Families and communities may still be conservative, at least initially, unwilling to acknowledge marital problems, encouraging couples to stay in unhappy marriages. Marriage migrants are told by their families to work on the relationship, at least until they get their 'Indefinite Leave to Remain' – that legal categorisation without which they face the constant threat of deportation. However, whilst the initial impulse is usually to try to save the marriage – if not make errant spouses mend their ways – in almost all cases, families accepted separations and divorces eventually and encouraged their children to remarry, challenging the stereotypes about Southasian families being overbearing and unsympathetic.

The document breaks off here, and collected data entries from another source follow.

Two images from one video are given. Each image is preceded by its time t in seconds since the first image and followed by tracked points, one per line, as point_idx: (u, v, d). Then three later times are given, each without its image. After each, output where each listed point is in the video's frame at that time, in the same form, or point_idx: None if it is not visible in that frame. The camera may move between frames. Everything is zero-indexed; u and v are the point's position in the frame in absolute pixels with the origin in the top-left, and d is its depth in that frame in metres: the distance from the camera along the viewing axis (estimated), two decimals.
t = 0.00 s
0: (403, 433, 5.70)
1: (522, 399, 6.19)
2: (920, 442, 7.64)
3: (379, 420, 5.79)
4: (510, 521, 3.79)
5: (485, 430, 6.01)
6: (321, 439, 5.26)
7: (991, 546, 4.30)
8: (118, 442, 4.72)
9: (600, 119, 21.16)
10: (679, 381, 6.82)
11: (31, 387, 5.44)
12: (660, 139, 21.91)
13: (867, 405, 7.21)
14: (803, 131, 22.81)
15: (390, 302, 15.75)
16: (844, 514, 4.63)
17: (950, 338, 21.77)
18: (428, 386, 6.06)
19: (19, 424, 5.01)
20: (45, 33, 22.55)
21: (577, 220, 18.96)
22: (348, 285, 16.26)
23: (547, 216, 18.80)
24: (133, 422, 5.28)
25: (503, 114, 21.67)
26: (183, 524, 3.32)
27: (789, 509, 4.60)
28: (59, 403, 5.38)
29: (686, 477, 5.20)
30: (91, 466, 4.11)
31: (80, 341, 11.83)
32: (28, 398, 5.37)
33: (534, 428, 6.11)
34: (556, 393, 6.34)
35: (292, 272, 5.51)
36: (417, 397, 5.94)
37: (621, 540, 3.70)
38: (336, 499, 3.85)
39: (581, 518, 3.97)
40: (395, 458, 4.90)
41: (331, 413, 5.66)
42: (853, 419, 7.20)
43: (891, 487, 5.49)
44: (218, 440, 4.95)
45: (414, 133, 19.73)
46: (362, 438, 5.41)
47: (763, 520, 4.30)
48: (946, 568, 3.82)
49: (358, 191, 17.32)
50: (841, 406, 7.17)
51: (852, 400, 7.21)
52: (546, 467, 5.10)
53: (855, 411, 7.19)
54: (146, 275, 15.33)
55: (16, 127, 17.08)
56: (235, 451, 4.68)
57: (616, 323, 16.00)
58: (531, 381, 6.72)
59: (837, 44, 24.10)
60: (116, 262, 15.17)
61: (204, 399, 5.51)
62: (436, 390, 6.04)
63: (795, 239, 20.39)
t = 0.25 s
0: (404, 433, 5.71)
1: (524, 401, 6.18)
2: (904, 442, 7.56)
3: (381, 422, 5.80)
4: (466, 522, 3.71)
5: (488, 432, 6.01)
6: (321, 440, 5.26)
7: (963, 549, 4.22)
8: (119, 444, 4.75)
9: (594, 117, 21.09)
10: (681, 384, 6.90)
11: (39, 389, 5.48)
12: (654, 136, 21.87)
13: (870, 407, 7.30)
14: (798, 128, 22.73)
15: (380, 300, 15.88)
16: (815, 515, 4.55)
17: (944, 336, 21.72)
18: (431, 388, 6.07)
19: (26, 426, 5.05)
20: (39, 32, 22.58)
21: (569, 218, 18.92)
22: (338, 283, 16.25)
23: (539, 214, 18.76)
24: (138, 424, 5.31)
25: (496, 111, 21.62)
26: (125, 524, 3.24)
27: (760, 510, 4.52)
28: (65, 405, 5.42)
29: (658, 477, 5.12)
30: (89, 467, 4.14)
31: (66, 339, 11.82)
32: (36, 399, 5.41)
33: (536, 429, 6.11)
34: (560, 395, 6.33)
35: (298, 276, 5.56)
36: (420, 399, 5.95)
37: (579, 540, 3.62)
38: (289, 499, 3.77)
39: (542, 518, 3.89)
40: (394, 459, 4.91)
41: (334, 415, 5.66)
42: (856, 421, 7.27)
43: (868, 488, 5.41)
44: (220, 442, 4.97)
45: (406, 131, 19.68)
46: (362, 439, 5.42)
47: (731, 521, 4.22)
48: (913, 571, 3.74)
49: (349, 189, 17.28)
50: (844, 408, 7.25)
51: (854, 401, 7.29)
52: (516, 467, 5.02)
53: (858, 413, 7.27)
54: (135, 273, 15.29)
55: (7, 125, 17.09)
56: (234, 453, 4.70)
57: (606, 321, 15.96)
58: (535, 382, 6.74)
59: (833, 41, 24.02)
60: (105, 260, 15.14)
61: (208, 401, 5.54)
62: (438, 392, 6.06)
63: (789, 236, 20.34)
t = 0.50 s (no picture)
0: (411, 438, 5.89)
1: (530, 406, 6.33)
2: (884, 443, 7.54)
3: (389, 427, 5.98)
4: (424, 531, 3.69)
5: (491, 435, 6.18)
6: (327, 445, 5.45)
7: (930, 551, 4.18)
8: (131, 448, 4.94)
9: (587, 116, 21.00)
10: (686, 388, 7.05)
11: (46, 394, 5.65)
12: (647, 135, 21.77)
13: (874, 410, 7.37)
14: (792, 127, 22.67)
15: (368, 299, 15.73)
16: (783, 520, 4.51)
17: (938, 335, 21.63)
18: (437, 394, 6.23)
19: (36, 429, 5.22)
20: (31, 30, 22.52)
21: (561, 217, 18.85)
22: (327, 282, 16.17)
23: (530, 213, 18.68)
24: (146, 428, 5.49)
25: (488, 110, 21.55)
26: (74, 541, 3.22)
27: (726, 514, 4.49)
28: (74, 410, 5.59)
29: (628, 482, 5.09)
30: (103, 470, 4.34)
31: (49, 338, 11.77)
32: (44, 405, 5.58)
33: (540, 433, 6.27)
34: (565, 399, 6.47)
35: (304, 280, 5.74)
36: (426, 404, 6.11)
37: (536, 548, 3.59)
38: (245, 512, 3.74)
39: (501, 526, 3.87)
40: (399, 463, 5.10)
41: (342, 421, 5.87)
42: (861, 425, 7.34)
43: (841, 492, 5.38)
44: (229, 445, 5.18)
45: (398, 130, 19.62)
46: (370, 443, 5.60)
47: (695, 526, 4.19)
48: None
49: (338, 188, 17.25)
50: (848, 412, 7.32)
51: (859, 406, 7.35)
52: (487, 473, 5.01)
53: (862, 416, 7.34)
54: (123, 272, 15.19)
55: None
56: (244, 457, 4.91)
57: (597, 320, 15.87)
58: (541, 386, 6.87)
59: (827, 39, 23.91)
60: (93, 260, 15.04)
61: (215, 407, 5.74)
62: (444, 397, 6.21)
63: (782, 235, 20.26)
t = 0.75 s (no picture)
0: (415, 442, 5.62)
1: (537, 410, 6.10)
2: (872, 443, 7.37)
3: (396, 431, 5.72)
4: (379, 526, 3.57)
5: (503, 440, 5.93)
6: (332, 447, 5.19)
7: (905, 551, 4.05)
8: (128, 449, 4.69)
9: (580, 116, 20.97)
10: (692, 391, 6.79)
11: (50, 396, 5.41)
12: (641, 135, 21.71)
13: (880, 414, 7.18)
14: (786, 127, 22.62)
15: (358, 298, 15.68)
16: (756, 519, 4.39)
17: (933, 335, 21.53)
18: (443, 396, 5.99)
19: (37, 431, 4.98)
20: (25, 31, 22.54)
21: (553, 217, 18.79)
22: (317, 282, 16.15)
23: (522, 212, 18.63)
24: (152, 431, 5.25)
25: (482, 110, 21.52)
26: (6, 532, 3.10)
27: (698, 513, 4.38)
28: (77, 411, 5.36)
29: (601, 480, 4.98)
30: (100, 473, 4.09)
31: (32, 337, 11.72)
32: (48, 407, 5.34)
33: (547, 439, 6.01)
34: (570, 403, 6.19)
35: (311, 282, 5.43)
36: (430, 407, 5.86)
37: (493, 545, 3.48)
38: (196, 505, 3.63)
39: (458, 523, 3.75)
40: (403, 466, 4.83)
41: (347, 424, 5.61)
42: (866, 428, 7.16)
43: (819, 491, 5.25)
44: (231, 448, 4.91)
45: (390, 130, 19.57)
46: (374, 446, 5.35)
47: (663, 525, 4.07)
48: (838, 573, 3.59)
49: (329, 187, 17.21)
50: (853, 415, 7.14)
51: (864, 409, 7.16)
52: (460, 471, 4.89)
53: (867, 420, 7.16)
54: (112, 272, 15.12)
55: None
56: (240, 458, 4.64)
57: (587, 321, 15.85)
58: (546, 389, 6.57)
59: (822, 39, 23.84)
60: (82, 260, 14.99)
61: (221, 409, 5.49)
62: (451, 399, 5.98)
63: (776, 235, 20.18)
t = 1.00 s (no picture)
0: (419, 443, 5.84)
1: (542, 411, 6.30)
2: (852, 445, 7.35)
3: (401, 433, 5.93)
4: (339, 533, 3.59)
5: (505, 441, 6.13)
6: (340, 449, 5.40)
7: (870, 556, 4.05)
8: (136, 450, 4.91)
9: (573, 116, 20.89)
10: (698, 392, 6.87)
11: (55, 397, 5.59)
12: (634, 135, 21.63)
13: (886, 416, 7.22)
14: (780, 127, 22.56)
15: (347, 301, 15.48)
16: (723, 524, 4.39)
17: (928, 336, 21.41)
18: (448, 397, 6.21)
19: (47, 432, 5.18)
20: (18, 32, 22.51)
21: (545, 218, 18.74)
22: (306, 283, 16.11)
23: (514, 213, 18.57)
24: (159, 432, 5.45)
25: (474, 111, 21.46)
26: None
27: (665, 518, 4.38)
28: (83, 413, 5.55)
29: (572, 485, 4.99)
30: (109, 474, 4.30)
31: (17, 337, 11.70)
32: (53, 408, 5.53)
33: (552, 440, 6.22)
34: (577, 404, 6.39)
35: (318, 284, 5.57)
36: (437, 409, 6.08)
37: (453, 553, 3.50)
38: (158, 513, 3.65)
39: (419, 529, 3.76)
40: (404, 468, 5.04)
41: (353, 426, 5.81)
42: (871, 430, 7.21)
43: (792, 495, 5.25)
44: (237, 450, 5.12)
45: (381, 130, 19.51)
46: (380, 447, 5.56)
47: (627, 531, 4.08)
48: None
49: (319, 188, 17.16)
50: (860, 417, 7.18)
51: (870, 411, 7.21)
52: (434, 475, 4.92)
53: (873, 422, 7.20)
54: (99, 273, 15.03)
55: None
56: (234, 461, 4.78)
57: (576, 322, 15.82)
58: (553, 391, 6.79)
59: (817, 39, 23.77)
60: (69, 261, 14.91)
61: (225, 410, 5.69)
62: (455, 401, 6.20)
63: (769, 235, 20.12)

As Southasian women's organisations have persuasively argued, separation, divorce and remarriage are critical sites for feminist legal interventions. The new family immigration laws, with their five-year probationary period, entrench the vulnerabilities of migrant spouses, especially women. There is manifestly a growing need for organisations providing refuge services, marriage counselling and mediation services to couples going through marital crisis or divorce. Furthermore, there is a huge unmet need for legal support, especially in the wake of policies of austerity that have led to brutal cuts to the legal aid system. There is also an urgent need for services to address the housing problems, mental wellbeing and welfare of single-parent families.

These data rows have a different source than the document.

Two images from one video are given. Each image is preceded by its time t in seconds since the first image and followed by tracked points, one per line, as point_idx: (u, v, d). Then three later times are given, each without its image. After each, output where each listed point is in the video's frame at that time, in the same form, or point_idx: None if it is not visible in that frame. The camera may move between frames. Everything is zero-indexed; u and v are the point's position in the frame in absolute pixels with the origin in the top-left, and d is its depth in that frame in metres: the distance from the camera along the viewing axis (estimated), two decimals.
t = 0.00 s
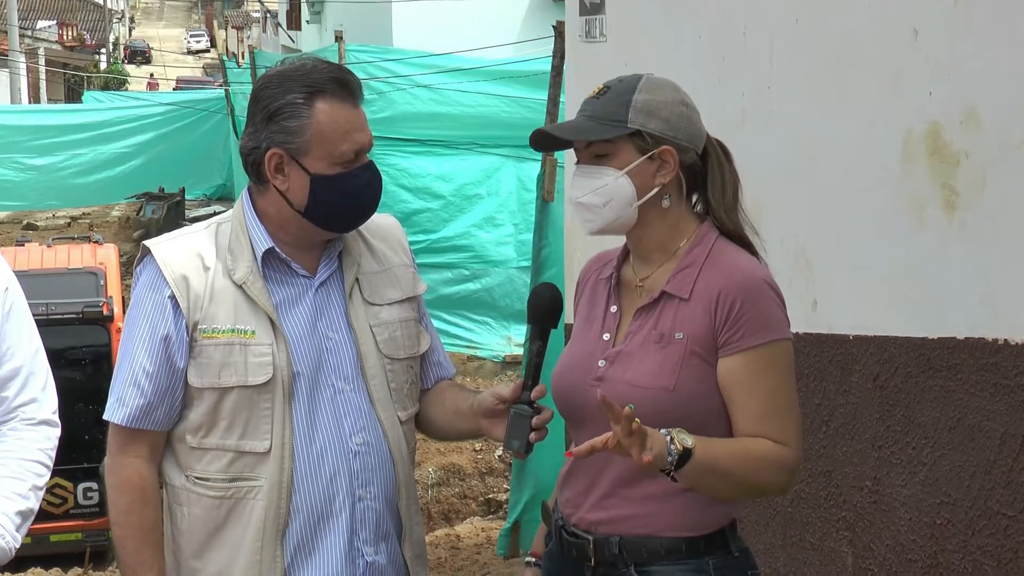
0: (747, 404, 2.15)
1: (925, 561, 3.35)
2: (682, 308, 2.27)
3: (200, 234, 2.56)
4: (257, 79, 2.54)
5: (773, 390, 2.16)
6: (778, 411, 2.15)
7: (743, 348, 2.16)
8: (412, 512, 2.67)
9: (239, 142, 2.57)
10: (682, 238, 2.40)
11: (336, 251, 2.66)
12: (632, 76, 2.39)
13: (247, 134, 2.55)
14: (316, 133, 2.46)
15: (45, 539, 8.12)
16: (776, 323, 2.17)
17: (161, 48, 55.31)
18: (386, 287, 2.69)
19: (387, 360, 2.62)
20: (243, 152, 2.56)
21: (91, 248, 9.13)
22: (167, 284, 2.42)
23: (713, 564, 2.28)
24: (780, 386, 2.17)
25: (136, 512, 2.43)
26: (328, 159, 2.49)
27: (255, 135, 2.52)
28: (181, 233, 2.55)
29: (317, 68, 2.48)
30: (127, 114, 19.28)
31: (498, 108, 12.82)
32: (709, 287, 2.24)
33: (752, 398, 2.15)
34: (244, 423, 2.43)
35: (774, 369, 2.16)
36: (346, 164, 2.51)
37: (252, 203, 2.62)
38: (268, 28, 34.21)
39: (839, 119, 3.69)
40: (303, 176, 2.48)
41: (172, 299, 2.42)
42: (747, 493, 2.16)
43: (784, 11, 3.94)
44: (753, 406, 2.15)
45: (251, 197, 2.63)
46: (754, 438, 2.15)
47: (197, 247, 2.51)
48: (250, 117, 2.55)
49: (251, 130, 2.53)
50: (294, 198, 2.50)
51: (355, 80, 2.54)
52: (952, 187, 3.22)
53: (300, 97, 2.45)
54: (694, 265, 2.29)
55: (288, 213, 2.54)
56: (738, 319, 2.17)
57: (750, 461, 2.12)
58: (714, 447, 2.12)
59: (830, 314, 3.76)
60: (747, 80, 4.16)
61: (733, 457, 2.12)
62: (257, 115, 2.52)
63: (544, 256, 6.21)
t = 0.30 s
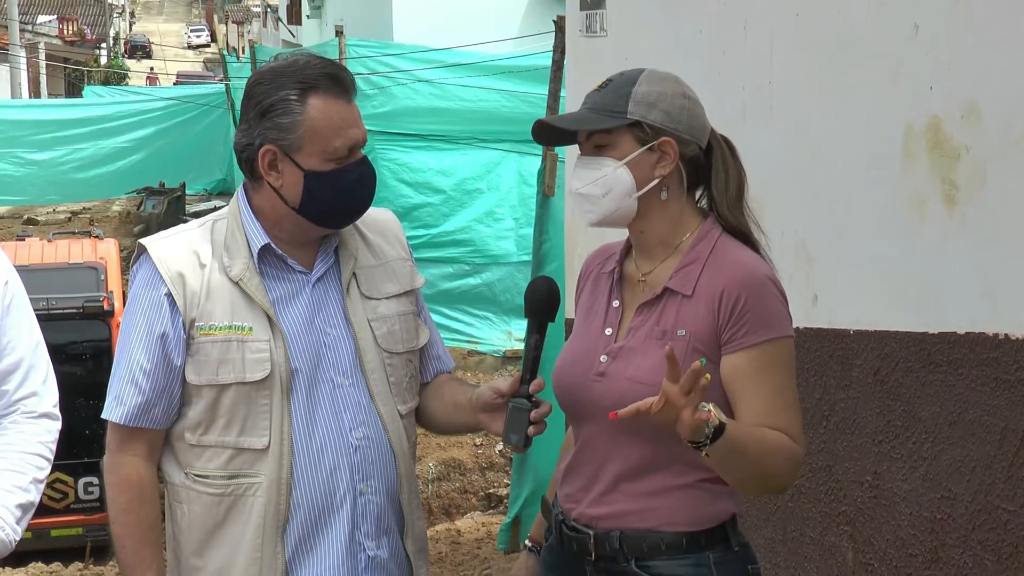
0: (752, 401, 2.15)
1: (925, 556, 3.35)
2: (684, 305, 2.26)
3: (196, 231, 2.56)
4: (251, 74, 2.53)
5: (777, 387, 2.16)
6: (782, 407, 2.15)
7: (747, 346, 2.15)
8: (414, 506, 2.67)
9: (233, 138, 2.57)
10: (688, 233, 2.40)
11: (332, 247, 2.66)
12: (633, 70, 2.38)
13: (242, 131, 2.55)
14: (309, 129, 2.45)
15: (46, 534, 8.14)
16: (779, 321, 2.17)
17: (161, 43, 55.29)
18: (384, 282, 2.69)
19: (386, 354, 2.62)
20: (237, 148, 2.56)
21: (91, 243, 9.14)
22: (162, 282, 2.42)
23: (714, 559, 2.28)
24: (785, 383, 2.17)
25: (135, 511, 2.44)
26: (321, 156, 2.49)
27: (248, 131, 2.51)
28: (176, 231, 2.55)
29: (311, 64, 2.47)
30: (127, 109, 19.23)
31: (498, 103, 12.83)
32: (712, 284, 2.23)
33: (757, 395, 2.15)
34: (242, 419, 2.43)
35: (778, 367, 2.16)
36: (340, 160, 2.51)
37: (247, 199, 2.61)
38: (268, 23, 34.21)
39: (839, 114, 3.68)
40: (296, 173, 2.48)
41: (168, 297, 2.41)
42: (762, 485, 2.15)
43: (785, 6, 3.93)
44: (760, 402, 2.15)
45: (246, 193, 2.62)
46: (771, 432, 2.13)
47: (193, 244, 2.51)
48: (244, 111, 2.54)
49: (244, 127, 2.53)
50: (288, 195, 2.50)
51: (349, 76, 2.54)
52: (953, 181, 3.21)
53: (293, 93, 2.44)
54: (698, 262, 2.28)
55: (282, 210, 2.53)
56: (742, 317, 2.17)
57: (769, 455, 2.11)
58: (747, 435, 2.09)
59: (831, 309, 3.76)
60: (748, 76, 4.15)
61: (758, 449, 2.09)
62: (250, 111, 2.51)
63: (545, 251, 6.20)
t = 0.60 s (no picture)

There are thorny debates about the policies of multiculturalism and the selectivity of financial support for voluntary or non-governmental organisations in the context of the continuing need to address language barriers, and establishing culturally-appropriate and anti-racist provisions for Southasians in the UK. On the one hand, there has been a drive to support faith-based organisations. But do these merely meet community demands, or do they play into the interests of tradition-bound religious conservatives and thus restrict minority freedoms to exit oppressive family structures? On the other, there is pervasive scepticism and fear about Muslim organisations, despite evidence of continual demand for Islamic family mediation. As much as the state makes provisions to facilitate divorcing couples and support those who are separated or divorced to live independently of their families, there are obvious limits to the extent to which this safety-net allows people to leave unhappy marriages. Perhaps there will always be people like Samina, whose marital breakdowns will go unrecognised; who will attempt departures, only to be discouraged; and who will quietly return, discouraged by the lack of alternatives.

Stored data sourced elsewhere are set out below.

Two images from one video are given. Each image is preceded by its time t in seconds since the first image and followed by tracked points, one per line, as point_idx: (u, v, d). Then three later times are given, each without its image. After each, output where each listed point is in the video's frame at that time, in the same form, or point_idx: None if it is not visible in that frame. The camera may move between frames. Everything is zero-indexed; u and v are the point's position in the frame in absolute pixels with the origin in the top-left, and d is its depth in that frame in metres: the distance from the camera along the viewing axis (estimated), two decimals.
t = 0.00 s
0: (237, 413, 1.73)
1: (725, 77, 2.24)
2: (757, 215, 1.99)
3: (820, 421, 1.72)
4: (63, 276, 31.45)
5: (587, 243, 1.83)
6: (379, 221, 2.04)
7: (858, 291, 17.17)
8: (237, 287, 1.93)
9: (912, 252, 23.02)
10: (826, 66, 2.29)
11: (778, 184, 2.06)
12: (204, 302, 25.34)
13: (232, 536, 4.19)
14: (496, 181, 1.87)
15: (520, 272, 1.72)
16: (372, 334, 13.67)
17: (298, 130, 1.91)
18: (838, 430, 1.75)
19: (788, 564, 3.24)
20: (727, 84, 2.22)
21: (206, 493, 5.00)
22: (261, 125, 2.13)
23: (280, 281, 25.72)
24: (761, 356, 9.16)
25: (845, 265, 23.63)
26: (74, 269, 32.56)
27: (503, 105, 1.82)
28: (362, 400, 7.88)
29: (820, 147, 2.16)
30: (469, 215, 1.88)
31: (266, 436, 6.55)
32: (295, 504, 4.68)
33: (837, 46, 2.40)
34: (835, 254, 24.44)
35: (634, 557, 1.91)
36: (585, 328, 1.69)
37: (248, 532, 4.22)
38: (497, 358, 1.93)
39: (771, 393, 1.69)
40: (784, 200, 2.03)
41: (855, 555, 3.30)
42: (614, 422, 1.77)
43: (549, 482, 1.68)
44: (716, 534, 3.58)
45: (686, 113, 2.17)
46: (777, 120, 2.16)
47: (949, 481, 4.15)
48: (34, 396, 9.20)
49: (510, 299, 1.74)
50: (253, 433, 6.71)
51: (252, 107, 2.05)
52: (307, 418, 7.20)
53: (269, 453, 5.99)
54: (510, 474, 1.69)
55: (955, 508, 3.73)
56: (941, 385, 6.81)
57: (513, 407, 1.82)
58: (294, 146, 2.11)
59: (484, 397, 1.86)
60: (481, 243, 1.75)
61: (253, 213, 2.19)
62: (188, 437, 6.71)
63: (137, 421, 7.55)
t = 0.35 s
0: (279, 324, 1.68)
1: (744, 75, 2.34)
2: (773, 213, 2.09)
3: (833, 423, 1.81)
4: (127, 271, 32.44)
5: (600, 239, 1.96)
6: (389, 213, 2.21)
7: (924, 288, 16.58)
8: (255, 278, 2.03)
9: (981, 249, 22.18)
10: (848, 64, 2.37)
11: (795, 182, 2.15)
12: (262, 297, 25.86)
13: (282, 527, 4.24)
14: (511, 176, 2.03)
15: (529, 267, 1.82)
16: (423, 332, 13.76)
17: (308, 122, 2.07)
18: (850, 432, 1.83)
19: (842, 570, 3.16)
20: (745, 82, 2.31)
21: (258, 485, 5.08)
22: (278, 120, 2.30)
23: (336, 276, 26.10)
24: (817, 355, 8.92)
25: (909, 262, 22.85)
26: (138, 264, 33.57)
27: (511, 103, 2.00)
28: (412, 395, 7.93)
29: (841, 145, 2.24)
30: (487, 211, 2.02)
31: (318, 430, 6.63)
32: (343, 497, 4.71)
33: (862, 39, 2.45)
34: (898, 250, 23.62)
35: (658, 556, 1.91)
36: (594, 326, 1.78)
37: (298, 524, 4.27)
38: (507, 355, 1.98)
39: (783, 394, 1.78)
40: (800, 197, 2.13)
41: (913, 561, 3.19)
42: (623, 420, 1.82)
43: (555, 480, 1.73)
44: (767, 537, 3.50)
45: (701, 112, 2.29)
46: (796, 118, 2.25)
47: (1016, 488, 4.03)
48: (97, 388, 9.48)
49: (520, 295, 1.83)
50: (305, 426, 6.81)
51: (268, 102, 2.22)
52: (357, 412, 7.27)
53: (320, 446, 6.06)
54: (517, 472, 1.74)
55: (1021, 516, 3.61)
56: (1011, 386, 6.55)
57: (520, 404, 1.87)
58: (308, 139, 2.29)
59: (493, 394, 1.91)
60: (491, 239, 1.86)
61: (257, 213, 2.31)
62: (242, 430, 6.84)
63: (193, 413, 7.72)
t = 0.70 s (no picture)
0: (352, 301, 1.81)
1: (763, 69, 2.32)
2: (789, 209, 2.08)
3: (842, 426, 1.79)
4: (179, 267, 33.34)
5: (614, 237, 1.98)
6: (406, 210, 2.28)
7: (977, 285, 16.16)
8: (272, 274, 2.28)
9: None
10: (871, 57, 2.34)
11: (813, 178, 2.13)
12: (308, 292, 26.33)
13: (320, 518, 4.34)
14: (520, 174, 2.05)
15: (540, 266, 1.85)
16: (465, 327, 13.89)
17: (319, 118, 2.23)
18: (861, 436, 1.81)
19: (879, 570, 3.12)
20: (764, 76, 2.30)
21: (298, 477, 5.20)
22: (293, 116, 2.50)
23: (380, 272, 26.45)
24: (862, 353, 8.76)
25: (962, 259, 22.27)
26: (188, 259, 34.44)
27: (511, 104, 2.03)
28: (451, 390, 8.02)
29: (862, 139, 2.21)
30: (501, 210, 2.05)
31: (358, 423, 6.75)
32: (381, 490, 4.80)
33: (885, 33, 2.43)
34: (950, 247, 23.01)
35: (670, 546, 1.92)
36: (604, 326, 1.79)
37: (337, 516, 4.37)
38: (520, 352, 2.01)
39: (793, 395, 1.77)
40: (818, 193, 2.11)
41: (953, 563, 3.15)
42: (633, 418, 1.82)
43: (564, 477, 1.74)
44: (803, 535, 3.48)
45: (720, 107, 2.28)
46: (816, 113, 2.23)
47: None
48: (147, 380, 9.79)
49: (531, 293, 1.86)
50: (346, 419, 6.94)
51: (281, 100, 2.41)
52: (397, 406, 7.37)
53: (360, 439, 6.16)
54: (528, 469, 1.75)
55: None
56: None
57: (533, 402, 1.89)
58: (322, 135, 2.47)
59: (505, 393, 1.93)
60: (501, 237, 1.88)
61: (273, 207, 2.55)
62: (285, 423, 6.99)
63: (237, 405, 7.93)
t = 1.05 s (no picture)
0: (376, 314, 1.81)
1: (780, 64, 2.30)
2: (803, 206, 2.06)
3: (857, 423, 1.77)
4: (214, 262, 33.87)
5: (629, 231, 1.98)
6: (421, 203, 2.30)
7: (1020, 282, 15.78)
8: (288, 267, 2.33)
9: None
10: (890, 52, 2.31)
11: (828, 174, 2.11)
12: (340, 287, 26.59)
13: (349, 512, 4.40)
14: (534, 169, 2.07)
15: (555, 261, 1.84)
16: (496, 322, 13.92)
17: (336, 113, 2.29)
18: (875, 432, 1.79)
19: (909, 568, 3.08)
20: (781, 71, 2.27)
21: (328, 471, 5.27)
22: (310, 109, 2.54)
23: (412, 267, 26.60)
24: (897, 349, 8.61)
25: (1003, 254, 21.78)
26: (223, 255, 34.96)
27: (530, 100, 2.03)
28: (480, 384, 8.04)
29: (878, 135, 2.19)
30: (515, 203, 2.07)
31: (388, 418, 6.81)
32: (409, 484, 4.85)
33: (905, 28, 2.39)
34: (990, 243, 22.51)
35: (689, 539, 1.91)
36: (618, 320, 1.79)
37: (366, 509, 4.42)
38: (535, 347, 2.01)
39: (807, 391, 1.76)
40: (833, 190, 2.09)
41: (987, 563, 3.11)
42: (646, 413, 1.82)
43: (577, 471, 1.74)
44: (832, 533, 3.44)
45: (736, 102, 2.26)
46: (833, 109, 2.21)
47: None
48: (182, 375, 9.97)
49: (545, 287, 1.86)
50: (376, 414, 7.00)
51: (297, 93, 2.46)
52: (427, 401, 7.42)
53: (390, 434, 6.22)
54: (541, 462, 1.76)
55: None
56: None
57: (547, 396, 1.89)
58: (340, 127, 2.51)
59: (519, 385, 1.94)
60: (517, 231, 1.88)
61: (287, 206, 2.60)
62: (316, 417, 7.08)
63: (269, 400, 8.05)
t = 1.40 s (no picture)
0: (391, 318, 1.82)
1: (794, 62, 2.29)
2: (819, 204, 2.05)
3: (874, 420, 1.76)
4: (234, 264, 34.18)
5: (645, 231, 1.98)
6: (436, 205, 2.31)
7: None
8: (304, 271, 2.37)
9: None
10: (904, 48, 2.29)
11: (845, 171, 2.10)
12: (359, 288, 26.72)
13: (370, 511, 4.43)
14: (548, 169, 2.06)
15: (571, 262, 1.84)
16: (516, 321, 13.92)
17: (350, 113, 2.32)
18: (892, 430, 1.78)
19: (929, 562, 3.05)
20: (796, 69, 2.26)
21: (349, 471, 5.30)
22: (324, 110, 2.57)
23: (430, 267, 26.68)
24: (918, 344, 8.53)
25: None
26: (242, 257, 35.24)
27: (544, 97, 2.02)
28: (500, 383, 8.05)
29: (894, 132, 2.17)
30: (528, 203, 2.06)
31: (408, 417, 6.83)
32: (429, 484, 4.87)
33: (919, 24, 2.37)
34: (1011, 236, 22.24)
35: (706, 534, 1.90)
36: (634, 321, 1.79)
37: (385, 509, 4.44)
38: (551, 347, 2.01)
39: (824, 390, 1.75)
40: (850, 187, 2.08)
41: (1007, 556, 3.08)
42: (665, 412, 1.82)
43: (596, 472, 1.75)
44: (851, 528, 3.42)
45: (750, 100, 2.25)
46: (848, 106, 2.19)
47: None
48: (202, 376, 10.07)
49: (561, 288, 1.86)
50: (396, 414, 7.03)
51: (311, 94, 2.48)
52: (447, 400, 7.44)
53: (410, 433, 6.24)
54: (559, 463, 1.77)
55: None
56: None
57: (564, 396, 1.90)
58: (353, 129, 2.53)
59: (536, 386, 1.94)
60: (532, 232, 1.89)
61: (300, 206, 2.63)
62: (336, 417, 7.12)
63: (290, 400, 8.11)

But in the long run, even such private resolutions of marital crisis may give parties grounds to renegotiate their marriage, if very gradually, inch by inch, through the influence and mediation of other family members. Such was the case with Samina. While her bid to leave home was not initially successful, her protest did eventually allow her to redress the problems in her marriage. By the summer of 2014, Shoaib finally agreed to move out. Samina and he are now living with the children in a different neighbourhood, which is a 20-minute drive from his parents' home.
 ~ Kaveri Qureshi is a Research Fellow at the Institute of Social and Cultural Anthropology at the University of Oxford. Her book, Marital Breakdown among British Asians: Conjugality, Legal Pluralism and New Kinship, will be published by Palgrave in 2016.